Isotherm and kinetic adsorption analysis of molecularly imprinted polymers as a selective material for formalin adsorption Meyliana Wulandari, Syabina Khaila Aliffa, Andreas, Nofrizal Nofrizal, Budi Arifin, Ria Sri Rahayu, Pandian Bothi Raja
1 Department of Chemistry, Faculty of Mathematics and Natural Science, Universitas Negeri Jakarta, 13220, Indonesia
2 Department of Chemistry, Faculty of Science and Technology, State Islamic University (UIN) Syarif Hidyatullah Jakarta, Ciputat, Banten 15412, Indonesia
3 Badan Riset dan Inovasi Nasional, South Tangerang, Indonesia, 15314, Indonesia
4 Ministry of Energy and Mineral Resources - Lemigas, Jl. Ciledug Raya Kavling. 109, Jakarta 12230, Indonesia
5 Department of Chemistry, Faculty of Mathematics and Natural Sciences, IPB University, 16680 Indonesia
6Analytical Chemistry Research Group, Institut Teknologi Bandung, Jl. Ganesha 10, Bandung 40132, Indonesia
7 School of Chemical Sciences, Universiti Sains Malaysia, Minden, 11800, Penang, Malaysia
Abstract
Isotherm and kinetic studies establish the mathematical and physical basis for assessing a material^s maximum adsorption capacity and adsorption rate, which are critical determinants of sensor sensitivity and real-time response. The present study examines the isotherm and kinetic sorption behavior of molecularly imprinted polymers (MIPs) designed for the detection of formaldehyde. MIPs were synthesized from silica, formalin, acrylamide, acetonitrile, azobisisobutyronitrile (AIBN), and ethylene glycol dimethacrylate (EGDMA). Adsorption experiments used formalin concentrations ranging from 0 to 50 ppm and contact times from 0 to 180 minutes. Kinetic modeling included zero-, first-, second-, pseudo-first-, and pseudo-second-order models. Measurements were made using a UV-Vis spectrophotometer at 549 nm.
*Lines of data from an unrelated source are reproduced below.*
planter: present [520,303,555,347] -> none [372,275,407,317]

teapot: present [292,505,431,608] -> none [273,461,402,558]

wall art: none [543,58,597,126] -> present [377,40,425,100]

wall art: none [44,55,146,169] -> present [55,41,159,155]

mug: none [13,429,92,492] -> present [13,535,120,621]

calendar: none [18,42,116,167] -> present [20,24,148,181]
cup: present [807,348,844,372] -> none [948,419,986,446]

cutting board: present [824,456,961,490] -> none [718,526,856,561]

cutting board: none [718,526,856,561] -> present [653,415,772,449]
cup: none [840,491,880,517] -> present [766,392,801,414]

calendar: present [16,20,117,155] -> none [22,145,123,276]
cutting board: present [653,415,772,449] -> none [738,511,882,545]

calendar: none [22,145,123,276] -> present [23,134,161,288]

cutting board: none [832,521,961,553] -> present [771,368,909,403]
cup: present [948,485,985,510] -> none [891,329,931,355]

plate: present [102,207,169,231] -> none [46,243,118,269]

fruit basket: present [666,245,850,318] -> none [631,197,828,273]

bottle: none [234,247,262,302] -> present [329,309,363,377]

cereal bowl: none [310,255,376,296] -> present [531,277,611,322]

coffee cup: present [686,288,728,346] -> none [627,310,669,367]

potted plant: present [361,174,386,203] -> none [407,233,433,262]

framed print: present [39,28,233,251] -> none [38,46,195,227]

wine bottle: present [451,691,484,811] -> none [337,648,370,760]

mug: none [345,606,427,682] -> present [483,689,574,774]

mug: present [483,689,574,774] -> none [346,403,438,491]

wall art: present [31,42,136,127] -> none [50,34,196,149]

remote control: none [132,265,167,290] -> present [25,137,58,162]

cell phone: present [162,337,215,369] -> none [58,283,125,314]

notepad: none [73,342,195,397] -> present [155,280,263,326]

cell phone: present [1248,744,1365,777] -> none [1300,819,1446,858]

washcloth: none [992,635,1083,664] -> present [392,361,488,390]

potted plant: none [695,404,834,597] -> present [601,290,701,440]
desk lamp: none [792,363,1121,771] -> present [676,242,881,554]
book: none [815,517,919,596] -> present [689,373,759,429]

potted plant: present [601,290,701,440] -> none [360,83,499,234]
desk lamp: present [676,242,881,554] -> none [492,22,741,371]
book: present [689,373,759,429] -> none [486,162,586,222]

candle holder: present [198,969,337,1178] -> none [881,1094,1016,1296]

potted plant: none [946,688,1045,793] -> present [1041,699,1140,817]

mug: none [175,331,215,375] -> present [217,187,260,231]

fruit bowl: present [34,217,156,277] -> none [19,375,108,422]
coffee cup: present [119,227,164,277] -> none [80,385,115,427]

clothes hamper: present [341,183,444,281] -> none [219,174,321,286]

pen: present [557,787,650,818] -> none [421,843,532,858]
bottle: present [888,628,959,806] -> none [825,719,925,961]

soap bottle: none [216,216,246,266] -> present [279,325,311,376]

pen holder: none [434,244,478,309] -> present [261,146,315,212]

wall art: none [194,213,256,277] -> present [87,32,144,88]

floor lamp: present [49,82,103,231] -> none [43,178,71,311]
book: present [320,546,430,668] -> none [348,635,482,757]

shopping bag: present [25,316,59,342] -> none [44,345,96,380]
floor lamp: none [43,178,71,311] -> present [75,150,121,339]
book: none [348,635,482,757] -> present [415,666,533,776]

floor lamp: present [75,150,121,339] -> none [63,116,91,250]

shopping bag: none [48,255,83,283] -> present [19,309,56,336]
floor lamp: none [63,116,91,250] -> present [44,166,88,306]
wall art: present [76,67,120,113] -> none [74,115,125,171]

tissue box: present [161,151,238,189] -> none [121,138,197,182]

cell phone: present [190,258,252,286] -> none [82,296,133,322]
Results demonstrate that formalin adsorption onto MIPs conforms to the pseudo-second-order model (R2 = 0.9496- K2 = 0.5751), indicating that the adsorption rate depends on formalin concentration and likely involves chemical interactions. Isotherm analysis reveals that the Freundlich model (R2 = 0.9902) provides a better fit than the Langmuir model (R2 = 0.7184). This outcome suggests that formalin adsorption occurs on a heterogeneous surface with monolayer coverage, involving both specific imprinted and non-specific sites formed during polymerization. The Freundlich constant (KF) was calculated as 0.3368 mg/g, reflecting the material^s adsorption capacity. Although MIPs display relatively low adsorption capacity for formalin, they offer selective adsorption at both specific and non-specific sites.